In an announcement from the Transport Secretary, the government is going to cough up £165 million to help deal with traffic bottlenecks at various locations around the country. Sixty two schemes in total form the second wave of the so-called Local Pinch Point Fund. This money is to be augmented with local contributions.

Anyone who has any knowledge at all about road building and maintenance costs will know that this is a drop in the ocean. To put it into perspective, in 2011 the BBC reported that one single mile of motorway costs £30 million to build. The quoted £165m would therefore only be enough to deliver the equivalent of just five and half miles of road. It’s peanuts.

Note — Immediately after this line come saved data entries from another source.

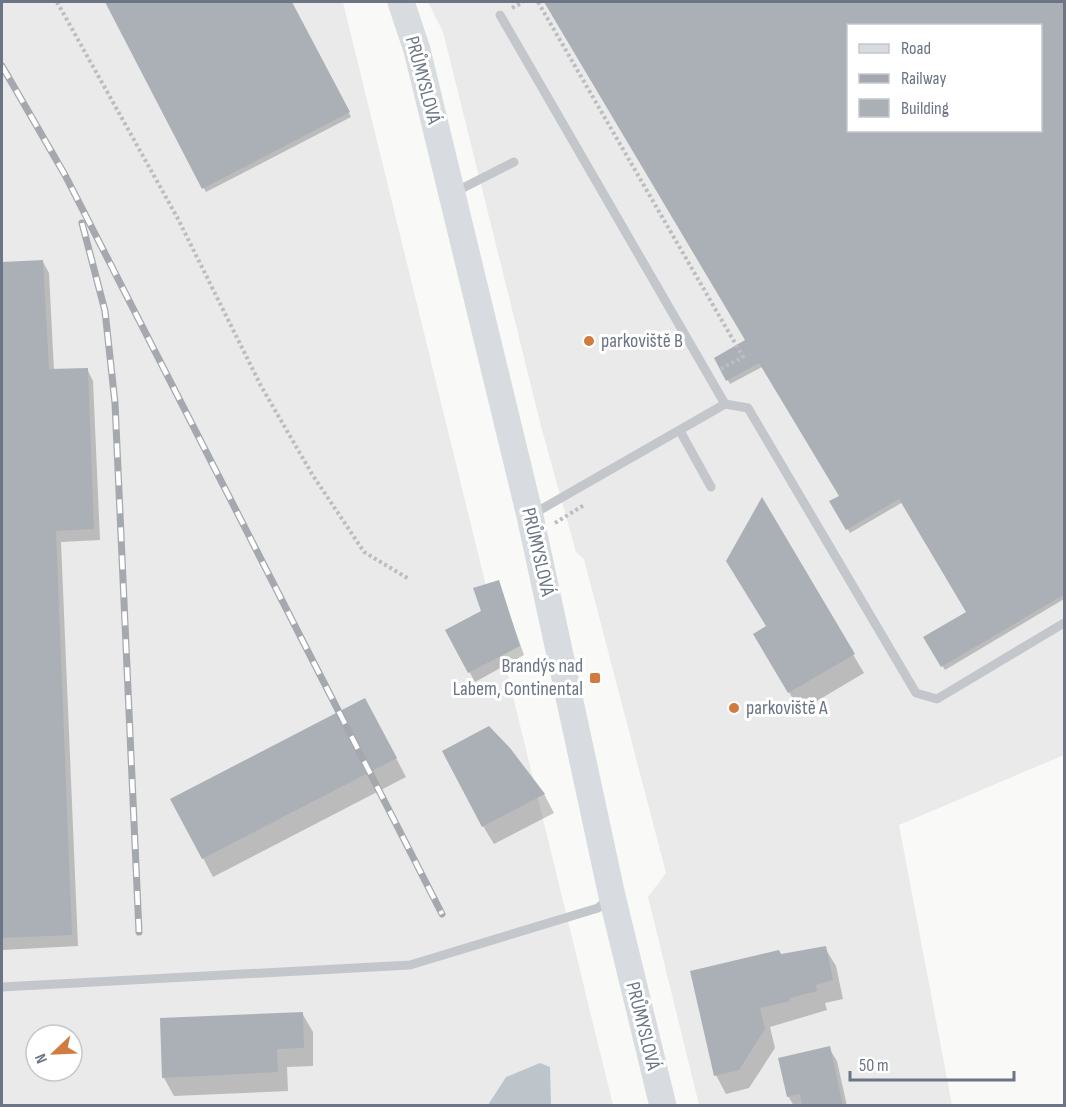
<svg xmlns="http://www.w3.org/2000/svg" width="1066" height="1107" font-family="'Sofia Sans Condensed',sans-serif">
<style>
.built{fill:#eaeaea;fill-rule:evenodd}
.water{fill:#bdc4ca}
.shadow{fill:#0003;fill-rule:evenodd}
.building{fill:#abb0b7;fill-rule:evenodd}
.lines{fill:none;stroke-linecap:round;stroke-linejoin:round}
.path{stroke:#bbbdc0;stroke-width:4;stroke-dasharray:3 3;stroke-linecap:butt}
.lane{stroke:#c3c6ca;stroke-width:9}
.secondary{stroke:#d8dbdf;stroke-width:27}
.rail-casing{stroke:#a5a9af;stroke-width:7}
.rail{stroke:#fff;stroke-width:4.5;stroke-dasharray:14;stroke-linecap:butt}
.poi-dot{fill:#d27b3f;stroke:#fff;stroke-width:2}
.labels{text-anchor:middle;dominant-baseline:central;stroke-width:6;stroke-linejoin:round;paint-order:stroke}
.street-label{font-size:20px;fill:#6b7585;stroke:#fff}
.poi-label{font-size:20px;fill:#6b7585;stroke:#fff;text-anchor:start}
</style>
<rect width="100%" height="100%" fill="#f9f9f7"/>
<path class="built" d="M2,2H343L613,1105L2,1106ZM36,1035H72V1071H36Z
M428,2H1064V755L899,825L952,1105H699L648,897L666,873L584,559L576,552L542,430L443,32ZM848,26H1040V130H848Z"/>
<path class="water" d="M540,1063L550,1067L551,1105H488L506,1077Z"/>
<path class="shadow" d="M107,2H291L351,117L206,192Z
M546,2H1064V599L945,670L925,638L968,612L903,502L850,533L831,502L841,496L762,367L730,384L716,358L747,341ZM848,26H1040V130H848Z
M43,262L49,273L54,371L87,369L93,381L100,540L61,542L78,946L2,950V264Z
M762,500L864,673L800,711L755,634L767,627Z
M498,582L524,655L475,682L447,631L483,612Z
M375,718L406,777L213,877L203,858Z
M544,794L554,813L494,844L483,826Z
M825,948L836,966L843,999L825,1003L827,1010L770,1027L775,1048L749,1088L726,1094L716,1075L781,956Z
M302,1013L313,1032V1066L287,1067L288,1091L174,1096L164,1078Z
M829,1048L837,1061L847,1106H794L788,1096Z"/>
<path class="building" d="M105,2H292L350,112L202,189Z
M544,2H1065V594L941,667L923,637L966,612L899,499L846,530L829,501L839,496L759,363L726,381L714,358L745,340ZM849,26H1041V130H849Z
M43,260L49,369L88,368L94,529L56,531L72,935L2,938V262Z
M762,497L855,654L788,693L753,634L766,626L726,561Z
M499,580L520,646L468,673L445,630L481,611L473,588Z
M365,698L397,758L202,859L170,799Z
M489,726L510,748L545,794L482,827L442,751Z
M826,946L833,980L816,985L817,991L790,998L791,1001L760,1008L765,1029L739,1070L714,1076L690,971L779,950L781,954Z
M303,1012L304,1048L277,1049L278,1072L162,1078L160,1018Z
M830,1046L843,1106H802L800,1094L787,1097L778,1058Z"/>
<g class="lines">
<path class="path" d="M57,2L177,217L261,386L312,474L364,552L409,579
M538,2L743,357L719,370
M512,8L523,2
M555,523L584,505"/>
<path class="lane" d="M500,15L725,404
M455,192L514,162
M680,431L711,487
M533,514L725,404L748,408L916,693L937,699L1064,623
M2,987L410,965L598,908L608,899"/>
<path class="secondary" d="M401,2L417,50L530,516L612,896L663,1106"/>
<g class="rail-casing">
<path id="rail" d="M2,66L65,175L442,914
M82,223L105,311L115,403L139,932"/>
</g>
<use href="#rail" class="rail"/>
</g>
<g class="poi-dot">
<circle cx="589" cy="341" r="6"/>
<rect x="589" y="672" width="12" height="12" rx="3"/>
<circle cx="734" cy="708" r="6"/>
</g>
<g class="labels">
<g class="street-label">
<text transform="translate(423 80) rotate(75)">PRŮMYSLOVÁ</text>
<text transform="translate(538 552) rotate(77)">PRŮMYSLOVÁ</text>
<text transform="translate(643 1026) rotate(76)">PRŮMYSLOVÁ</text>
</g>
<g class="poi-label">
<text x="601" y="341">parkoviště B</text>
<text x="583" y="666" text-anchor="end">Brandýs nad<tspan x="583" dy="23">Labem, Continental</tspan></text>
<text x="746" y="708">parkoviště A</text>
</g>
</g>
<rect width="1066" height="1107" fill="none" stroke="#6b7585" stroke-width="6"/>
<rect x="847" y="24" width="195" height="108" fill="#ffffff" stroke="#c4c8ce" stroke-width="1.5"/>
<rect x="859" y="44" width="30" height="9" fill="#d8dbdf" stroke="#c4c8ce" stroke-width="1.5"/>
<text x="901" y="54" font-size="18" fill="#6b7585">Road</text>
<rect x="859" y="74" width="30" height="9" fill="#a5a9af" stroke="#c4c8ce" stroke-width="1.5"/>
<text x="901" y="84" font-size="18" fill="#6b7585">Railway</text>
<rect x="859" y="99" width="30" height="18" fill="#abb0b7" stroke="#c4c8ce" stroke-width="1.5"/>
<text x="901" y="114" font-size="18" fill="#6b7585">Building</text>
<g transform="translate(54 1053) rotate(247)"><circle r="28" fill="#ffffff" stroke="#c4c8ce" stroke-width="1.5"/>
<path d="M0-4.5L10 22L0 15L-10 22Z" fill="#d27b3f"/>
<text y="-9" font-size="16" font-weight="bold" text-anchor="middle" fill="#6b7585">N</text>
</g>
<path d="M850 1071v9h164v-9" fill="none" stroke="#6b7585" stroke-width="3"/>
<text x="859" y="1071" font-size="18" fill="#6b7585" stroke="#ffffff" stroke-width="4.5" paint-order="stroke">50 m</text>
</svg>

The work will include upgrading key roads, bridges and traffic hotspots. The aim is make life easier for the thousands of motorists and business who use local roads daily. Very laudable but it doesn’t really address the whole issue of our third world roads and the many unattended potholes that litter them.

With the usual breathtaking audacity of government guesswork they reckon that the schemes ‘had the potential’ to ‘help’ create more than 100,000 jobs and a similar number of ‘new homes’. Eh? These are the sort of numbers that are usually trotted out to give credence and justification to expenditure. They rarely ever come to anything.

In the South East, twelve schemes have been given a £42m green light and will include a ‘hamburger’ style roundabout with a carriageway through its centre which will alleviate the problems at the dreaded Milton Interchange on the A34 in Oxfordshire. Actually, that is a good idea.

The money is, it has to be said, being spread very thinly. That’s a lot of schemes and some of them seem to be a little under-funded. In the manner of these things it could just possibly result in an overspend. It would be wrong for Motor Blogger to carp too much; after all, at least some money is being spent to make our roads better.

Some of the bottlenecks mentioned have been in need of sorting out for years, so it’s a good thing. The snag is that it is not nearly enough. More money needs to be spent on making road surfaces better and thus safer and less money needs to be spent on massive vanity projects like the £33 billion (and the rest) HS2 rail link which has already cost the tax-payer £50m in bad management before even a blade of grass is has been cut.

We want money spent on our roads but £165m is like watching Godzilla rising from the sea and expecting to beat him back with a fly swat. The issue is much bigger than just some local bottlenecks problems.